Look through the entries for the string "Schematic", and copy each line that holds it.

*Material shown*.
= Beginning of Section =

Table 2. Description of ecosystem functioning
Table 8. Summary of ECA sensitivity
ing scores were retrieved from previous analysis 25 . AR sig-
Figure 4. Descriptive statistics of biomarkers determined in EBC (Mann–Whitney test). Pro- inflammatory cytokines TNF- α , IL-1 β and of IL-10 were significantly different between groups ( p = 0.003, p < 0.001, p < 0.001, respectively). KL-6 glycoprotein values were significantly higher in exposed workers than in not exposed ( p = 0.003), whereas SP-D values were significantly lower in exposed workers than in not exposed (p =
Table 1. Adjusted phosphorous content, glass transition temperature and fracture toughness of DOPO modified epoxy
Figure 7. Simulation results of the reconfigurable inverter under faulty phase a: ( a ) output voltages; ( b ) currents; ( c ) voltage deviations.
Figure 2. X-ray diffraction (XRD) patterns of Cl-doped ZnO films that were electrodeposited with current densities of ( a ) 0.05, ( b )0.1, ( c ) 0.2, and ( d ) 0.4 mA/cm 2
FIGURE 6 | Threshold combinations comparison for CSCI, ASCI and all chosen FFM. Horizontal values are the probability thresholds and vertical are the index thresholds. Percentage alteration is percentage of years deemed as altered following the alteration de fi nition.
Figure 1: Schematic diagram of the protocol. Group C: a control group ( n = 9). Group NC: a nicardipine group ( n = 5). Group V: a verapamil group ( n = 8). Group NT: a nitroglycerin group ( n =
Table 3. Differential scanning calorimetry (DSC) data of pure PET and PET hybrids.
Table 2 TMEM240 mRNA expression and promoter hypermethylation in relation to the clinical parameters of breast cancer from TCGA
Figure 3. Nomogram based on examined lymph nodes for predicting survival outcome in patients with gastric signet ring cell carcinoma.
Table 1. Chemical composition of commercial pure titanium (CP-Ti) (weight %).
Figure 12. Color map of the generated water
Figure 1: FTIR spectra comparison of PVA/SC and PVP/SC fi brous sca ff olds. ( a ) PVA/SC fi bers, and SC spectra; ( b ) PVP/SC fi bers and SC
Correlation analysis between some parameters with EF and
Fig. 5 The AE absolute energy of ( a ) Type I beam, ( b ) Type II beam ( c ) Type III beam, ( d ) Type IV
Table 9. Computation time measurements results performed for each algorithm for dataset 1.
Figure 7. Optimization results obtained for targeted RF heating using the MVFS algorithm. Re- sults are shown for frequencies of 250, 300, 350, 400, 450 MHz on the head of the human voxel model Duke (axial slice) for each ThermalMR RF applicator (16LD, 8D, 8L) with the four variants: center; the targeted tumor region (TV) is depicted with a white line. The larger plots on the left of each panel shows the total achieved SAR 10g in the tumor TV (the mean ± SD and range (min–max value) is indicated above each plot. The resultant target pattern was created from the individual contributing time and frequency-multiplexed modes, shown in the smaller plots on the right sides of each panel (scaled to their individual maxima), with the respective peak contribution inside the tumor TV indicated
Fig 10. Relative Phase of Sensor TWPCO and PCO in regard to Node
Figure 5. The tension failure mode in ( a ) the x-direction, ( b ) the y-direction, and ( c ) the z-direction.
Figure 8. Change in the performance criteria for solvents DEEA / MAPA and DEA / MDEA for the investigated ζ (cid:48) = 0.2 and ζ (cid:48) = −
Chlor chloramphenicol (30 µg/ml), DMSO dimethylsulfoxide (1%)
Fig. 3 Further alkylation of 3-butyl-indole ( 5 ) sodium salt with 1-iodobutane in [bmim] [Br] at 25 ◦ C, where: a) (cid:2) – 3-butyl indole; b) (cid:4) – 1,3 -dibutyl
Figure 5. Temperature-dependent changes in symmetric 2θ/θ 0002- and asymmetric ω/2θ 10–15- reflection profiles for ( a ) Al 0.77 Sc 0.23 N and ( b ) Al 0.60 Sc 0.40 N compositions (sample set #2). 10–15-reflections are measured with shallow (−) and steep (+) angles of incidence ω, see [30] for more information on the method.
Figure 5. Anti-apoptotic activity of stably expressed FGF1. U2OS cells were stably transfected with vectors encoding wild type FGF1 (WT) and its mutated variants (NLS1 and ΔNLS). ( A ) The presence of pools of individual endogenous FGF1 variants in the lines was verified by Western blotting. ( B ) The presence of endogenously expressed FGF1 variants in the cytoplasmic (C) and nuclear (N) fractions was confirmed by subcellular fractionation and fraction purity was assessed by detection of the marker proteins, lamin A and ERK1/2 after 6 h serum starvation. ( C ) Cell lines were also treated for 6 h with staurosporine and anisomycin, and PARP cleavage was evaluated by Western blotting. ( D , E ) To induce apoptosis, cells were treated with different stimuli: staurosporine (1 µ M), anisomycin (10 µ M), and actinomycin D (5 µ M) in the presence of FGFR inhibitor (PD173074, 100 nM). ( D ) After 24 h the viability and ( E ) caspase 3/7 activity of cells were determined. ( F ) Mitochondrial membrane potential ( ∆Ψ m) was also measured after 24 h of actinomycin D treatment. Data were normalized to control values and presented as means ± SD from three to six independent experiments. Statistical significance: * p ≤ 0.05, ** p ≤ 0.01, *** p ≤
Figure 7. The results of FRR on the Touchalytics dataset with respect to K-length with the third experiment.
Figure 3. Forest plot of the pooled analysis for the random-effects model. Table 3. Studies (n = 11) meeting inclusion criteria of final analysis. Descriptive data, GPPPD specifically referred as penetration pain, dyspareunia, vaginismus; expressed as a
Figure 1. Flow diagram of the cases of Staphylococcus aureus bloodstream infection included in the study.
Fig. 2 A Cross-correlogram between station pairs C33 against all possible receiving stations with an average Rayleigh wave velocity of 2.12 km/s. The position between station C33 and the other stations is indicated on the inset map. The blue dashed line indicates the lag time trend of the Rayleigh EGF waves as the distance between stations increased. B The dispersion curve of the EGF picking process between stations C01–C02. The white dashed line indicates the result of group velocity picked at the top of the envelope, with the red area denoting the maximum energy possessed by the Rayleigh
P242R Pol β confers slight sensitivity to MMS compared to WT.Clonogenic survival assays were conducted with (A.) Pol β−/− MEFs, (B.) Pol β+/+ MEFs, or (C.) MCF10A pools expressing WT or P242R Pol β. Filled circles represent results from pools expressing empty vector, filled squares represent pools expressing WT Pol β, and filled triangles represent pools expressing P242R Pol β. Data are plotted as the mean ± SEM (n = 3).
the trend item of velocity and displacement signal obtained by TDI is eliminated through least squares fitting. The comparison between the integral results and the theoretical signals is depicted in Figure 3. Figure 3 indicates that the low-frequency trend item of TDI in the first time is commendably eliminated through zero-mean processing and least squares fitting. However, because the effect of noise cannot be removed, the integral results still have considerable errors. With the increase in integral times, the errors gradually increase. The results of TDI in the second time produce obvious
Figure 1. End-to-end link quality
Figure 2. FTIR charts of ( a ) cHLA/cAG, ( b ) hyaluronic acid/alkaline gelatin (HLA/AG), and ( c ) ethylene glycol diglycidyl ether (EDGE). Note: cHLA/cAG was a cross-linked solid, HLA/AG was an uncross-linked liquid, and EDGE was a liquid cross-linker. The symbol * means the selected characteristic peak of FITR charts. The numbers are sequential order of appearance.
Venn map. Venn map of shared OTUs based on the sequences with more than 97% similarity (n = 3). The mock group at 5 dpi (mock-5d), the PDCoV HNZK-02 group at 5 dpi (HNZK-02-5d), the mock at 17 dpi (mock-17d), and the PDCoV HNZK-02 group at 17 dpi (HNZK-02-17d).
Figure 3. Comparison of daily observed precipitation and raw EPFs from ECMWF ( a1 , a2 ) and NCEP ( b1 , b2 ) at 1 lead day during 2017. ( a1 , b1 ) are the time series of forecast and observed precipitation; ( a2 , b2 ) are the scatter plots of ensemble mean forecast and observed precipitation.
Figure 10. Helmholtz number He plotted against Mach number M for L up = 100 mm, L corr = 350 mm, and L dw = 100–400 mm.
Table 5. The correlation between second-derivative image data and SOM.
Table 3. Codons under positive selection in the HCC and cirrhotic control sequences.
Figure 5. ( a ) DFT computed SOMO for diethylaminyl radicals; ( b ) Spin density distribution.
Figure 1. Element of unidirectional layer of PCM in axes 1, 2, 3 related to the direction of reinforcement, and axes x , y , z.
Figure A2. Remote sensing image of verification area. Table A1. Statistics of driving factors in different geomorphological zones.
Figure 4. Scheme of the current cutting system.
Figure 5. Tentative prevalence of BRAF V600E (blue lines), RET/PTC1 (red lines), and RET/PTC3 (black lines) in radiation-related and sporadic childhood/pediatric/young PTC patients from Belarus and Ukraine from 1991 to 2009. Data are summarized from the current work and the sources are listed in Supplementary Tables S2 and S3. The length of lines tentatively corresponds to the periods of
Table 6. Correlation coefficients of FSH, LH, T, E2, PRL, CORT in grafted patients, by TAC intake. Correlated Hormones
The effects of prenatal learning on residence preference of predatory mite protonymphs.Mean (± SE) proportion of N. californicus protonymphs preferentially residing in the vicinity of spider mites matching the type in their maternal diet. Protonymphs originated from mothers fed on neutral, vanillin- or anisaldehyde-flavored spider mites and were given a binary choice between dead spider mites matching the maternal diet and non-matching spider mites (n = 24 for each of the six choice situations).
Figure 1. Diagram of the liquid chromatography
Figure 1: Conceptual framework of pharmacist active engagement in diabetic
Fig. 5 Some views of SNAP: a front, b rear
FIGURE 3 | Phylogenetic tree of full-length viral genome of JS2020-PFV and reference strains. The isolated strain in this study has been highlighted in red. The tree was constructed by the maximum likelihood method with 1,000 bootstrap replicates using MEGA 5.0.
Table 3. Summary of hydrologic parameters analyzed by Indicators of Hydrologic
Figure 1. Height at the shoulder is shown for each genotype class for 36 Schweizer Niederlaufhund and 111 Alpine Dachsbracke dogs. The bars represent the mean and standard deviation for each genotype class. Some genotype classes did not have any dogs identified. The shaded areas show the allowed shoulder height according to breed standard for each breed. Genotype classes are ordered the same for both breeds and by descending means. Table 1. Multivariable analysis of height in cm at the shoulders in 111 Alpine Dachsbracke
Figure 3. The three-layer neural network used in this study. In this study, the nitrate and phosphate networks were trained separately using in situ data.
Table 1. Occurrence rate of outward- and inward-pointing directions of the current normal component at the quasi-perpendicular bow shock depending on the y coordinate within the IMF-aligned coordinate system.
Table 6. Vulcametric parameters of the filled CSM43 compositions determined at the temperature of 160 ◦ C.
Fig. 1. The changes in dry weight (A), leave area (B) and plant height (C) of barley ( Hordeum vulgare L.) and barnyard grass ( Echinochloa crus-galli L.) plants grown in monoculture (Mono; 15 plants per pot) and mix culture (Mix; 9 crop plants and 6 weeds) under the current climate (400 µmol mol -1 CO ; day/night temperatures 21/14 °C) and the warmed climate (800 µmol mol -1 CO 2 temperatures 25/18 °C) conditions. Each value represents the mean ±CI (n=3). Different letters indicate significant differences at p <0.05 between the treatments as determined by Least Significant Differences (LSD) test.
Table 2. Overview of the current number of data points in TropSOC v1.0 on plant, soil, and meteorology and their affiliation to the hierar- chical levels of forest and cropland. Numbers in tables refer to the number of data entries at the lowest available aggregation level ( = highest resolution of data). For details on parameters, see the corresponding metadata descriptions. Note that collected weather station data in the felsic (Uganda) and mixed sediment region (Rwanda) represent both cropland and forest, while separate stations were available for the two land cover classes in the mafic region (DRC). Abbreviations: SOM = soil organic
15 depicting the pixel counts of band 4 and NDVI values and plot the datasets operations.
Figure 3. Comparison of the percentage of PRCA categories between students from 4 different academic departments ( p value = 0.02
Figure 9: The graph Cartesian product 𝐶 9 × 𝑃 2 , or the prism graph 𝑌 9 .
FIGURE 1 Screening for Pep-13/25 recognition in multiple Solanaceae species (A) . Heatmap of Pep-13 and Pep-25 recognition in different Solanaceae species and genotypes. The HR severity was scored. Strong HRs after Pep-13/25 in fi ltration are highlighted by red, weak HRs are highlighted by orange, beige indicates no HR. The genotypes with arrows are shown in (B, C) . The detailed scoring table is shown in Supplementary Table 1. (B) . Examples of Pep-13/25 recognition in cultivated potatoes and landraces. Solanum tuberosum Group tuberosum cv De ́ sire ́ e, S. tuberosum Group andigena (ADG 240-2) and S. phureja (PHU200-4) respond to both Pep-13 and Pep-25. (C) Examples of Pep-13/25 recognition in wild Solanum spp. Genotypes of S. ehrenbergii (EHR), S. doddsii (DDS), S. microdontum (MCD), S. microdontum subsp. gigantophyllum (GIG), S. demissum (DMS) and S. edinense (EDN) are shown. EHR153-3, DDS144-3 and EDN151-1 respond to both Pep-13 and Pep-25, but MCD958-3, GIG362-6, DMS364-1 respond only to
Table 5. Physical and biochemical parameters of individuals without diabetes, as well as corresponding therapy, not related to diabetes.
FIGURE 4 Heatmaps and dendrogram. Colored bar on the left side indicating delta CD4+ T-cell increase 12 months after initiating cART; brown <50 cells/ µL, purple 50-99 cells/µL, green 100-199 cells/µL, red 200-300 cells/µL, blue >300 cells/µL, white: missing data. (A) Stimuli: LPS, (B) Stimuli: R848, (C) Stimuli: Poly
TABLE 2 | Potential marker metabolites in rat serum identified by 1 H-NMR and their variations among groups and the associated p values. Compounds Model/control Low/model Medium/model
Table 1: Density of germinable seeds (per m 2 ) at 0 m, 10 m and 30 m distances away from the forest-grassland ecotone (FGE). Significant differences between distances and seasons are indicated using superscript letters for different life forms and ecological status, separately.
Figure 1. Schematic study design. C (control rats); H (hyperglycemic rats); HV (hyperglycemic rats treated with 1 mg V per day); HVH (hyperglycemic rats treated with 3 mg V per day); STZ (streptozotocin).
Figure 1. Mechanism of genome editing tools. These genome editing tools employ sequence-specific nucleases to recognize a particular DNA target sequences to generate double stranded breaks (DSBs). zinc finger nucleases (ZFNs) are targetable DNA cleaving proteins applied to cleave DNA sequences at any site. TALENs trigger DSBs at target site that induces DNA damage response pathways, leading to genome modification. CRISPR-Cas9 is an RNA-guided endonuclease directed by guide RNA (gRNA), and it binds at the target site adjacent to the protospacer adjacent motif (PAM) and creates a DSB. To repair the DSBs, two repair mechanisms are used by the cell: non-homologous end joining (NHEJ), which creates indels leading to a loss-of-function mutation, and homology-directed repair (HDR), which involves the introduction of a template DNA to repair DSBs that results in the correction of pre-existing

= End of Section =

*Reply to the exercise*.
Figure 1: Schematic diagram of the protocol. Group C: a control group ( n = 9). Group NC: a nicardipine group ( n = 5). Group V: a verapamil group ( n = 8). Group NT: a nitroglycerin group ( n =
Figure 1. Schematic study design. C (control rats); H (hyperglycemic rats); HV (hyperglycemic rats treated with 1 mg V per day); HVH (hyperglycemic rats treated with 3 mg V per day); STZ (streptozotocin).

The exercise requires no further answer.